The Waco Police Department said a 2-year-old boy died from a gunshot wound to the head, after finding a gun in the backpack of an adult family member.
Shortly after 6 p.m. Wednesday, officers responded to the University Club Apartments in reference to a shooting.
Officers located the 2-year-old victim suffering from a gunshot wound. He was taken to Baylor Scott and White Medical Center- Hillcrest Hospital where he later died.
"While at the scene, investigators learned that the 2-year-old victim had located a firearm in a backpack belonging to an adult family member," said the police department. "At this time, it is believed that the victim may have accidentally shot himself with the firearm after finding it. After the shooting happened, the owner of the firearm took the weapon and fled the scene, but later returned and was taken into custody."
The family member -- identified as 21-year-old Derrick Pipkins -- was charged with tampering with physical evidence. Police said other charges may be coming.
According to police, Pipkins was the child's uncle.
The victim's name will not be released at this time, due to his age.
Unintentional shootings by children
As of Sept. 17, there have been at least 272 unintentional shootings by children in the United States, according to Everytown -- -- a nonprofit that advocates for gun control.
Those shootings resulted in 111 deaths and 175 injuries.
Taking a closer look, 23 of those shootings were in Texas, including one in Waco. In July, a five-year-old boy was injured after hefound a gun in the backseat of his mother's car.
Gun experts recommend several ways to keep guns out of the hands of children and to prevent accidental shootings.

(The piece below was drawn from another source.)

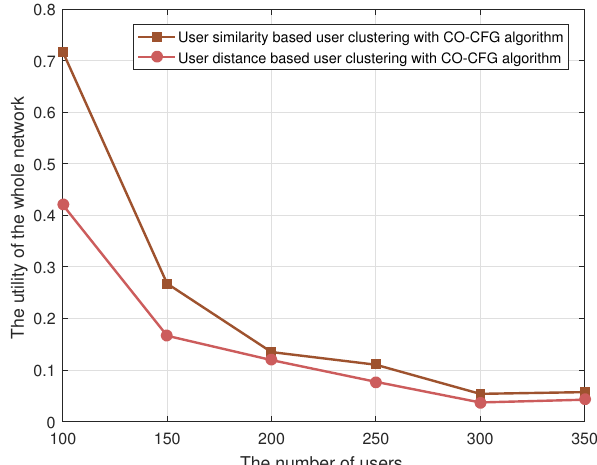
Figure 3. The utility of the whole network with varying the user clustering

Project Child Safe recommends you:
- Store unloaded firearms in a locked cabinet, safe, gun vault or storage case in a location that is inaccessible to children
- Use gun locks as an added safety measure. According to Project Child Safe, you can call your local police department to get a free gun lock.
- Store ammo in a locked location separate from firearms
Doing those things could have prevented the latest tragedy. But they are not realistic when a firearm is used for home defense.

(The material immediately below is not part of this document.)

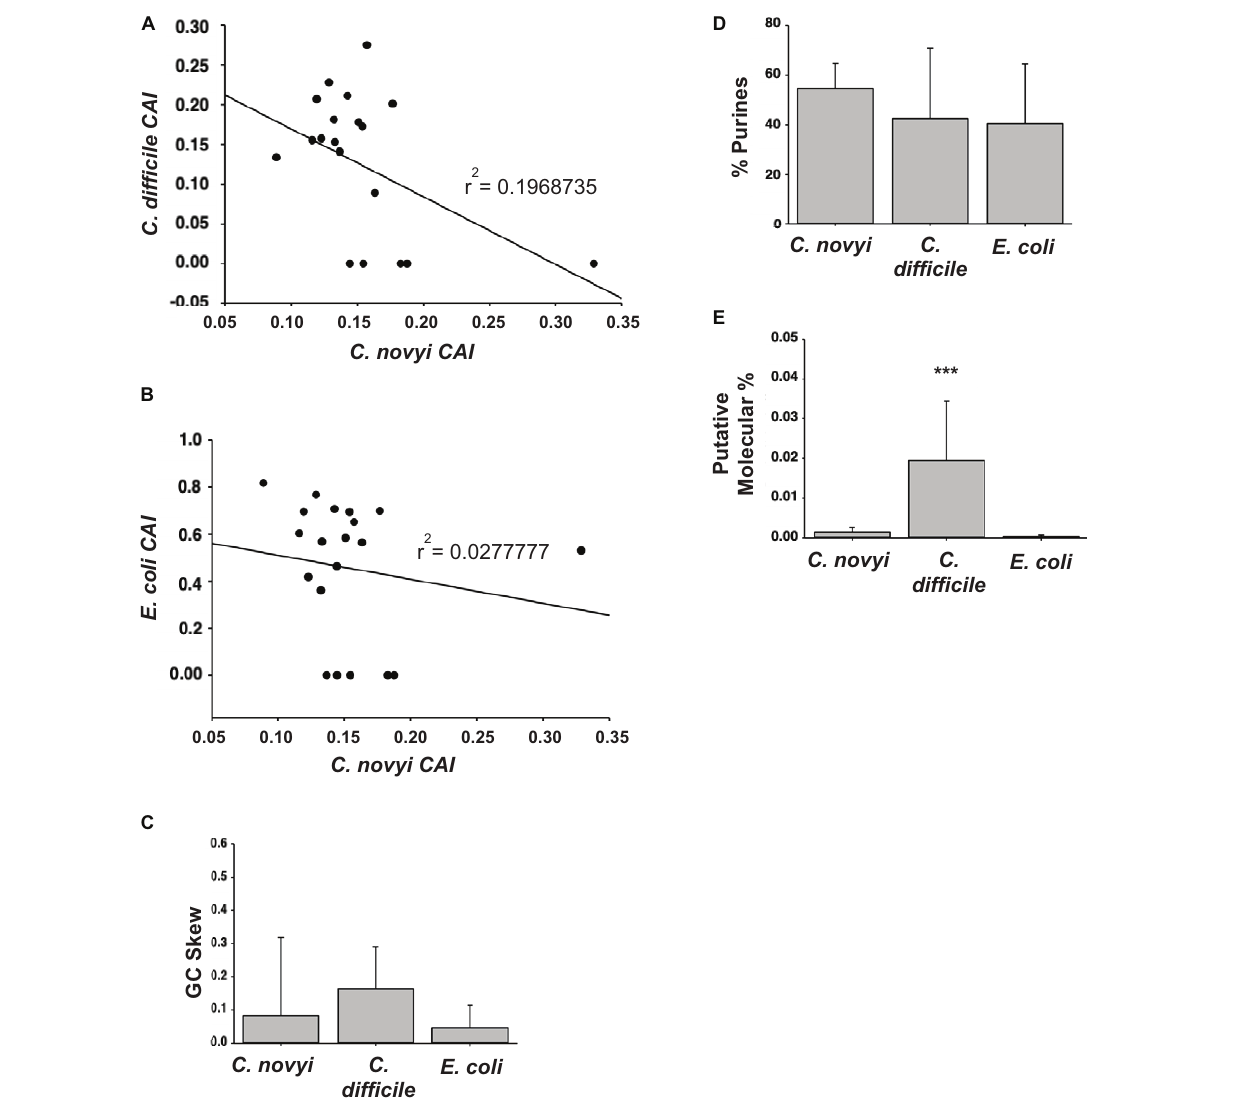
FIGURE 3 | Designing the plasmid. (A,B) The resulting codon adaption index (CAI) values for orthologous genes in C. difficile or E. coli were plotted against those of C. novyi to ascertain a correlation. (C,D) Upon the comparison of the primary sequences of C. novyi genes with the orthologs found in C. difficile and E. colie , the GC skew (C) was determined as was the percent purines for each sequence (D) . (E) The literature was mined for expression data and the putative molecular percent was obtained for each gene and its ortholog. ∗∗∗ indicates a statistical significance of p <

In those cases, gun experts recommend keeping the gun in a safe that you can quickly access with your finger print or a short pass code.
Also, teach your kids gun safety.
"Firearm safety, no mater what age, there really is no excuse not to talk about it, not to do it," said Johnny Price, owner of Big Iron Handgun License Training.
- Always assume a gun is loaded
- Never touch a gun unless supervised by an adult
- Keep guns pointed in a safe direction (NRA)
- Keep your finger off the trigger until ready to shoot (NRA)
"So you treat it with respect that it might be loaded," said Price. "When you touch it and you know it could go off anytime, so you need to have the muzzle in a safe direction."
The NRA recommends parents use the Eddie Eagle GunSafe Program to help teach your child what to do if they find a gun.